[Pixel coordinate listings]
___
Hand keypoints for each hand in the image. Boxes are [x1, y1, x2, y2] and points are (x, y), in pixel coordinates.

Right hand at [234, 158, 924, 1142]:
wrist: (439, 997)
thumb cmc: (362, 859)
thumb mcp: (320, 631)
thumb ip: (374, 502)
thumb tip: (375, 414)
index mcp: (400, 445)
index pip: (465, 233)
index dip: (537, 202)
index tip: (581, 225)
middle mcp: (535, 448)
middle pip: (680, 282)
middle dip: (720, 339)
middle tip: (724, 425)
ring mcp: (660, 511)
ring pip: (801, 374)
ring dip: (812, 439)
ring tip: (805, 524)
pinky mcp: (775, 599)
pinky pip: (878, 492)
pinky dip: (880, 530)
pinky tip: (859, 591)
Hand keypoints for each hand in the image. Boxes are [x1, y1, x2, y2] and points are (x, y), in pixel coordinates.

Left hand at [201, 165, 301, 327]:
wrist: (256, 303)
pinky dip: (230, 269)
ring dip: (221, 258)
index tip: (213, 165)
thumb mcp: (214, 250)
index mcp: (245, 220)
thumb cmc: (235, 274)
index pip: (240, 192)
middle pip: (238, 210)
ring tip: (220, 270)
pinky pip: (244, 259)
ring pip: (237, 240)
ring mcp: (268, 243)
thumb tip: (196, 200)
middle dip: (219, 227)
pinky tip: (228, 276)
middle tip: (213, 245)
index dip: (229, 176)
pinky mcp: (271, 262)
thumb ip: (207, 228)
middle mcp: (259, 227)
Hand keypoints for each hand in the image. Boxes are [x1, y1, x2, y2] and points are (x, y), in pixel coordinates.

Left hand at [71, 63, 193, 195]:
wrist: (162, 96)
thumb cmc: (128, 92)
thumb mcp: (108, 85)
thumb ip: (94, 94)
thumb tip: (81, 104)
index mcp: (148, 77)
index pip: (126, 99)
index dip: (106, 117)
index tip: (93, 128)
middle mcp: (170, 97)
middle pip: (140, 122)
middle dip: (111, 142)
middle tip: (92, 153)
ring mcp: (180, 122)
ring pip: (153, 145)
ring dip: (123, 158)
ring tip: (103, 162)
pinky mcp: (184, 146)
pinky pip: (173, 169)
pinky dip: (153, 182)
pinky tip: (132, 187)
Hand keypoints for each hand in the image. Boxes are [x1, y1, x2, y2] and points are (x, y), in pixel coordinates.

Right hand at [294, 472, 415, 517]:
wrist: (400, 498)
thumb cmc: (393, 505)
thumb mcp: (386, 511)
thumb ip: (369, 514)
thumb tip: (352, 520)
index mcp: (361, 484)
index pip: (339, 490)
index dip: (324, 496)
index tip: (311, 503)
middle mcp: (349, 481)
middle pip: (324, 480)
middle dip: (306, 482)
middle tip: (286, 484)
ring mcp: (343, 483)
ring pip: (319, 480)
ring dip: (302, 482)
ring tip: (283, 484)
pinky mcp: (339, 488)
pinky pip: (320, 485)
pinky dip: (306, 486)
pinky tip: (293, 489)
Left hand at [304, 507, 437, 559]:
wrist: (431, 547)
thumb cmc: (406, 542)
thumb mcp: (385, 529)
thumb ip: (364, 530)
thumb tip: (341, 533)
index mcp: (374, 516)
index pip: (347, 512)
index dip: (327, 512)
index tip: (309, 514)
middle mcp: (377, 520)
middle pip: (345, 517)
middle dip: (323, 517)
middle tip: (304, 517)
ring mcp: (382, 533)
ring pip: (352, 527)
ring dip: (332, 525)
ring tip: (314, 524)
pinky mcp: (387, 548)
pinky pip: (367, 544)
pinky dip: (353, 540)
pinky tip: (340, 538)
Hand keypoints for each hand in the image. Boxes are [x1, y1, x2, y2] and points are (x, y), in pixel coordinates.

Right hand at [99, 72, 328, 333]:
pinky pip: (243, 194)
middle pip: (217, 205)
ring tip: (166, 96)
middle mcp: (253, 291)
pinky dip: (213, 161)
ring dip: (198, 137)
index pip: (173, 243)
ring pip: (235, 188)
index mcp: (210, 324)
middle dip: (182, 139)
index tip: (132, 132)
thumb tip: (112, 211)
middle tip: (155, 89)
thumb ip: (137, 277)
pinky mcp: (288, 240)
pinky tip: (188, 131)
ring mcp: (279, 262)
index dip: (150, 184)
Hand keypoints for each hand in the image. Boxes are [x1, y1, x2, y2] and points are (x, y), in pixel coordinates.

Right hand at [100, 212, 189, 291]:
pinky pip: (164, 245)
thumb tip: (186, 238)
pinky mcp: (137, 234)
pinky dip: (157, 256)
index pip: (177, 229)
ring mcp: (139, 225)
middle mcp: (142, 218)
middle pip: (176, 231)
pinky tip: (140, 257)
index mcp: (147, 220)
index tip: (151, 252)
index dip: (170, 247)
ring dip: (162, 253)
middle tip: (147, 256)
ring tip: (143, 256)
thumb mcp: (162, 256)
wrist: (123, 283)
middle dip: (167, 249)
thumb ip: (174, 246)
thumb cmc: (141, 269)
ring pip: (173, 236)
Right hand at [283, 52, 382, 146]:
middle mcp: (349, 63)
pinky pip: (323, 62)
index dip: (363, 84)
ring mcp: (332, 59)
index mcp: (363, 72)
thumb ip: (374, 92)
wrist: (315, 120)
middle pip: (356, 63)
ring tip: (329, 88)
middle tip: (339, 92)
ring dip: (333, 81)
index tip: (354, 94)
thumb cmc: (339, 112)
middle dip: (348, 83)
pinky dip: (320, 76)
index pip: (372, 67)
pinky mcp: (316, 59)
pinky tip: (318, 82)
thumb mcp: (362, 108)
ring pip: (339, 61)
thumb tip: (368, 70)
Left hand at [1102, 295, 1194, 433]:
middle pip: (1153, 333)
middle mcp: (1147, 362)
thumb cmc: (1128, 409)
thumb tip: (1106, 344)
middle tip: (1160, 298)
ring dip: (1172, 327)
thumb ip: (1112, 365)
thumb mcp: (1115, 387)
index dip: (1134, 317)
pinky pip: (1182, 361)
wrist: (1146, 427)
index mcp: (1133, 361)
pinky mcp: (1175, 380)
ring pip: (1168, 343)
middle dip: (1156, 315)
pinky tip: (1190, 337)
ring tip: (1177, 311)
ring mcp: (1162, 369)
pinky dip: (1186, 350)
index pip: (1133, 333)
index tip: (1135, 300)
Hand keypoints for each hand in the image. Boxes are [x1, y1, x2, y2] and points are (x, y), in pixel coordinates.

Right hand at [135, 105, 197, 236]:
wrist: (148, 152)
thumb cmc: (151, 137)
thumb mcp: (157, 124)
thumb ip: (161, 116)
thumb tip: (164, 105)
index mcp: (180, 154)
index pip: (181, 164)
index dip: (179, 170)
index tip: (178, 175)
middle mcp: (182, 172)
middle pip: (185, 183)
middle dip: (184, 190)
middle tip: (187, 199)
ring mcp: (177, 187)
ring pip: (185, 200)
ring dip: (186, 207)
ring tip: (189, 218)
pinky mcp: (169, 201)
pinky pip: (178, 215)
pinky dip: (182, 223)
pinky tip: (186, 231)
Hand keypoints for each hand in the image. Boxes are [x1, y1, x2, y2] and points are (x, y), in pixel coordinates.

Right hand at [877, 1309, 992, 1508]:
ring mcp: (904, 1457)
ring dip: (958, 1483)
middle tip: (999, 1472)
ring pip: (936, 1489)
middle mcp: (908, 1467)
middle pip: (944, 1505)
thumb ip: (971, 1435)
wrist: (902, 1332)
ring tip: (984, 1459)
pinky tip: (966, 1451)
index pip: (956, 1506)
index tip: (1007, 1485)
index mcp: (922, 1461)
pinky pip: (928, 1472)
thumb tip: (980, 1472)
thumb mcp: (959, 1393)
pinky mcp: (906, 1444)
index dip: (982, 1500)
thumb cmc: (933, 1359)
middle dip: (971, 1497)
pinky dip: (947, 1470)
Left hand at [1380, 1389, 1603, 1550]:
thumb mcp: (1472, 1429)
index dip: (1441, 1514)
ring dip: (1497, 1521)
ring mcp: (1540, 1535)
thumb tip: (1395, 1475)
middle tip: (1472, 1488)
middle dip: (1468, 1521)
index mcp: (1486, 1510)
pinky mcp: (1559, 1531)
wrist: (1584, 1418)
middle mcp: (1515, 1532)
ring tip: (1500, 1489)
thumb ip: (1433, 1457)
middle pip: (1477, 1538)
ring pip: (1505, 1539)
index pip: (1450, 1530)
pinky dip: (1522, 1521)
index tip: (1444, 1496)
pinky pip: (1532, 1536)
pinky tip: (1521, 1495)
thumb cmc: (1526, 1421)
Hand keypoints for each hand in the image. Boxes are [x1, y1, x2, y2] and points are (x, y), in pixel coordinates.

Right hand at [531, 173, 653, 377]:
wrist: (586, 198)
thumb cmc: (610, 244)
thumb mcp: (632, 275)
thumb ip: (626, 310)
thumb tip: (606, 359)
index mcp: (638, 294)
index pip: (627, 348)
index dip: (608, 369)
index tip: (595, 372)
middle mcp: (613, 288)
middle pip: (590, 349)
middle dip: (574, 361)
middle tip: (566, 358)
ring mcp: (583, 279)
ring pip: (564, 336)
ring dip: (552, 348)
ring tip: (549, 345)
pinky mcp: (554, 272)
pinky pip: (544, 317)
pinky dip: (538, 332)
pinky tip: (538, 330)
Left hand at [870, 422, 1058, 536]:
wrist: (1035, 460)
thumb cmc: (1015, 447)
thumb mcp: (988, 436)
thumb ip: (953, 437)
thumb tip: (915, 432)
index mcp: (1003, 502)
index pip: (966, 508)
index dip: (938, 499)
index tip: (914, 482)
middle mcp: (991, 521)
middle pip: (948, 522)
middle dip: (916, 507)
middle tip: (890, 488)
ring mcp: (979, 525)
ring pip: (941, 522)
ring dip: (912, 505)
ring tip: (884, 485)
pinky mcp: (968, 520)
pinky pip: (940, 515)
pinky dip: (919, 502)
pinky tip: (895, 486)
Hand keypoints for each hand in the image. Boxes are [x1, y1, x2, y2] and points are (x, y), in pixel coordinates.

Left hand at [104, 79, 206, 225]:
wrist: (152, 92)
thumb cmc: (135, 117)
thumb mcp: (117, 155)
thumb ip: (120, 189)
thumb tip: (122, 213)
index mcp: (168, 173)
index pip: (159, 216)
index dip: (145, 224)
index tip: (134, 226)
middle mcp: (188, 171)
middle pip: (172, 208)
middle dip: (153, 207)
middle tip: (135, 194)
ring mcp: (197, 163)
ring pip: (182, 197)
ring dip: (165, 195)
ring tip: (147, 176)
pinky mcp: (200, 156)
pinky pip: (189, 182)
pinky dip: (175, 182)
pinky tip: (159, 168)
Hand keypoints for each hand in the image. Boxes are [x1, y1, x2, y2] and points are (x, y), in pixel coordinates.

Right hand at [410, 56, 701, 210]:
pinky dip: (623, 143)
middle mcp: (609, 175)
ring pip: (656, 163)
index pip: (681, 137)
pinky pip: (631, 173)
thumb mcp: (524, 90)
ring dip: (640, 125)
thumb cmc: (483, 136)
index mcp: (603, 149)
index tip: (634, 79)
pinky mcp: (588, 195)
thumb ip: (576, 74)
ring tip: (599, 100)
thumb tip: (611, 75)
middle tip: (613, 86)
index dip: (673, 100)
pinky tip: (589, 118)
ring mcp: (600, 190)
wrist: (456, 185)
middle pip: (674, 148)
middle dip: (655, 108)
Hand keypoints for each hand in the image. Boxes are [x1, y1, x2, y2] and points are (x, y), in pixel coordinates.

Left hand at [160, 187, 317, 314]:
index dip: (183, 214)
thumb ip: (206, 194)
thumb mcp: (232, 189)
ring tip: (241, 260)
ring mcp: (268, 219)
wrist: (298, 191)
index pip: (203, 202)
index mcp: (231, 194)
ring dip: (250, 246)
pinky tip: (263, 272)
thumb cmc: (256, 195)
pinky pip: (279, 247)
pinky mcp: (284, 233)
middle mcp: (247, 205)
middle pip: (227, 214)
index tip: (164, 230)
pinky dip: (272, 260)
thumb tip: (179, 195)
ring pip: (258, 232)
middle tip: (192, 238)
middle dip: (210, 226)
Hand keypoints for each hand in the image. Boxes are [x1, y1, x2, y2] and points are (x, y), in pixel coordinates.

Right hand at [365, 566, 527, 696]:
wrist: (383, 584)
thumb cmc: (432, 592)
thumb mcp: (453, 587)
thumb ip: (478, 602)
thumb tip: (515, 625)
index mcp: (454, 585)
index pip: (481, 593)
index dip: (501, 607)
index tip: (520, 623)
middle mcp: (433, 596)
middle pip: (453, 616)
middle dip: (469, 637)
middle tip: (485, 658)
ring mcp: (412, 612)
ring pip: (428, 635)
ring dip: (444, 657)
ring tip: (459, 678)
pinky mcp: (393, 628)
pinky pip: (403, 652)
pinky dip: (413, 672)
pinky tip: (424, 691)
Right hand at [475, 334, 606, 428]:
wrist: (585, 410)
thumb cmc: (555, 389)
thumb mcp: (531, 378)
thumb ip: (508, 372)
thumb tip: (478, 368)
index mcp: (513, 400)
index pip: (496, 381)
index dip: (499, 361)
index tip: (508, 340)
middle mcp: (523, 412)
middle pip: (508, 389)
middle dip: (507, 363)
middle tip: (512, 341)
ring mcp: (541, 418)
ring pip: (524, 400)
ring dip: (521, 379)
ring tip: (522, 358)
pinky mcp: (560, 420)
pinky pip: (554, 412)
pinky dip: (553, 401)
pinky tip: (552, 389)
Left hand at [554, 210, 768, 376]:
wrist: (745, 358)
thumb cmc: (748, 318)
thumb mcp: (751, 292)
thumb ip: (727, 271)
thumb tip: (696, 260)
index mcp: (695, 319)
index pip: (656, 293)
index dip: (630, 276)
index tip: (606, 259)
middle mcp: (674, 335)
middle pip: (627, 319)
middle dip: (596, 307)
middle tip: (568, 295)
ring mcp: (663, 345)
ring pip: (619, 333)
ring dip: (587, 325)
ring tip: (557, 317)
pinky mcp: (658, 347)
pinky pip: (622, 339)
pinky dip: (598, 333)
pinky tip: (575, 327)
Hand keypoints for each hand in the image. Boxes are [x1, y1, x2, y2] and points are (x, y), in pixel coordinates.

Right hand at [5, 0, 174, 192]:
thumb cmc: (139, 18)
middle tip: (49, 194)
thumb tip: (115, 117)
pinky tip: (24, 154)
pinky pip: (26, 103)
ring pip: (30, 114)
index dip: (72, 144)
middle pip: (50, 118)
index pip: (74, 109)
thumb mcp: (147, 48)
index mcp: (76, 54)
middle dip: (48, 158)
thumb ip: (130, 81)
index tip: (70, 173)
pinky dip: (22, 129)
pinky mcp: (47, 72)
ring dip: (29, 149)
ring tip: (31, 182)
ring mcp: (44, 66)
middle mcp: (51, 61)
___
◆ YOUR INSTRUCTIONS
Every line that contains the string "Left" should be copied from the records.

◆ RESPONSE BOX
Left hand at [201, 165, 301, 327]:
Left hand at [71, 63, 193, 195]:
Left hand at [304, 507, 437, 559]:
Left hand at [1102, 295, 1194, 433]:
Left hand at [1380, 1389, 1603, 1550]:
Left hand at [870, 422, 1058, 536]:
Left hand at [104, 79, 206, 225]:
Left hand at [160, 187, 317, 314]:
Left hand at [554, 210, 768, 376]:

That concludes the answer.